In the first part of the talk, I demonstrate the existence of strong but stealthy training-time attacks on federated learning, a recent paradigm in distributed learning. I show how a small number of compromised agents can modify model parameters via optimized updates to ensure desired data is misclassified by the global model, while bypassing custom detection methods. Experimentally, this model poisoning attack leads to a lack of reliable prediction on standard datasets.
Test-time attacks via adversarial examples, i.e. imperceptible perturbations to test inputs, have sparked an attack-defense arms race. In the second part of the talk, I step away from this arms race to provide model-agnostic fundamental limits on the loss under adversarial input perturbations. The robust loss is shown to be lower bounded by the optimal transport cost between class-wise distributions using an appropriate adversarial point-wise cost, the latter of which can be efficiently computed via a linear program for empirical distributions of interest.
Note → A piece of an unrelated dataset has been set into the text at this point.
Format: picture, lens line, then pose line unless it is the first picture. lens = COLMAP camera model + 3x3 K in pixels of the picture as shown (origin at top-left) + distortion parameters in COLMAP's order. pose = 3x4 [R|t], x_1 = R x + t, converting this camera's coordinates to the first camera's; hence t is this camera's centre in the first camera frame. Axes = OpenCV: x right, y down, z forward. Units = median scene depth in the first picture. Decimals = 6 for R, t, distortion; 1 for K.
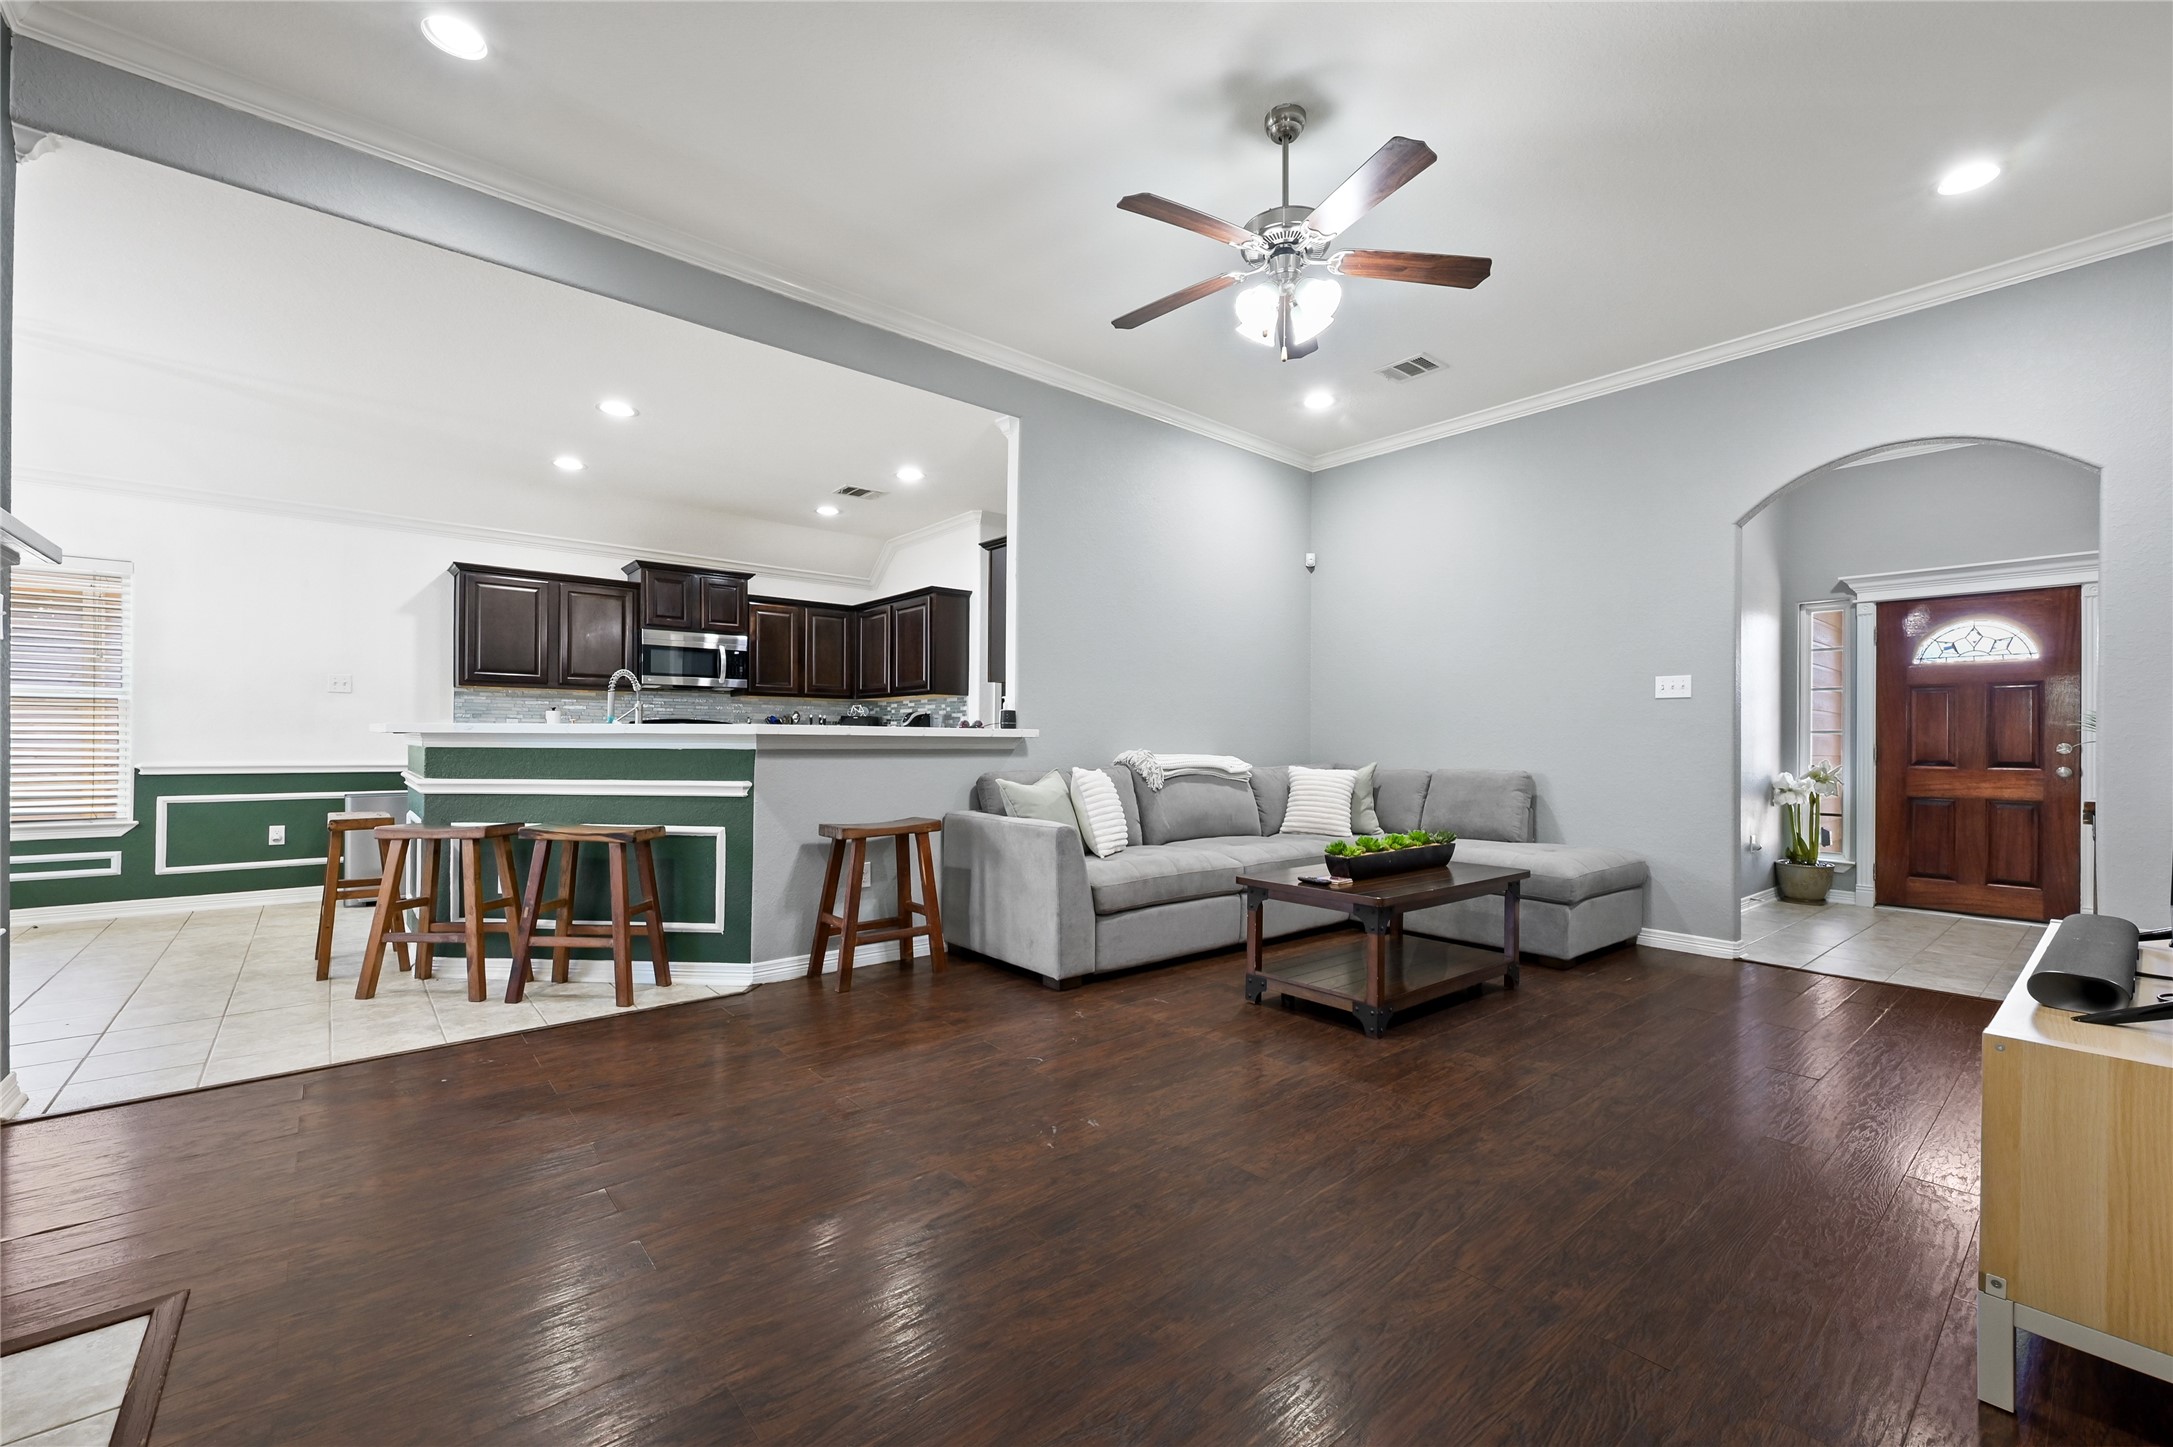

To conclude, I will discuss my ongoing efforts and future vision towards building continuously reliable and accessible ML systems by accounting for novel attack vectors and new ML paradigms such as generative AI, as well as developing algorithmic tools to improve performance in data-scarce regimes.
Short Bio:
Arjun Bhagoji is a Research Scientist in the Department of Computer Science at the University of Chicago. He obtained his Ph.D. in Electrical and Computer Engineering from Princeton University, where he was advised by Prateek Mittal. Before that, he received his Dual Degree (B.Tech+M.Tech) in Electrical Engineering at IIT Madras, where he was advised by Andrew Thangaraj and Pradeep Sarvepalli. Arjun's research has been recognized with a Spotlight at the NeurIPS 2023 conference, the Siemens FutureMakers Fellowship in Machine Learning (2018-2019) and the 2018 SEAS Award for Excellence at Princeton University. He was a 2021 UChicago Rising Star in Data Science, a finalist for the 2020 Bede Liu Best Dissertation Award in Princeton's ECE Department and a finalist for the 2017 Bell Labs Prize.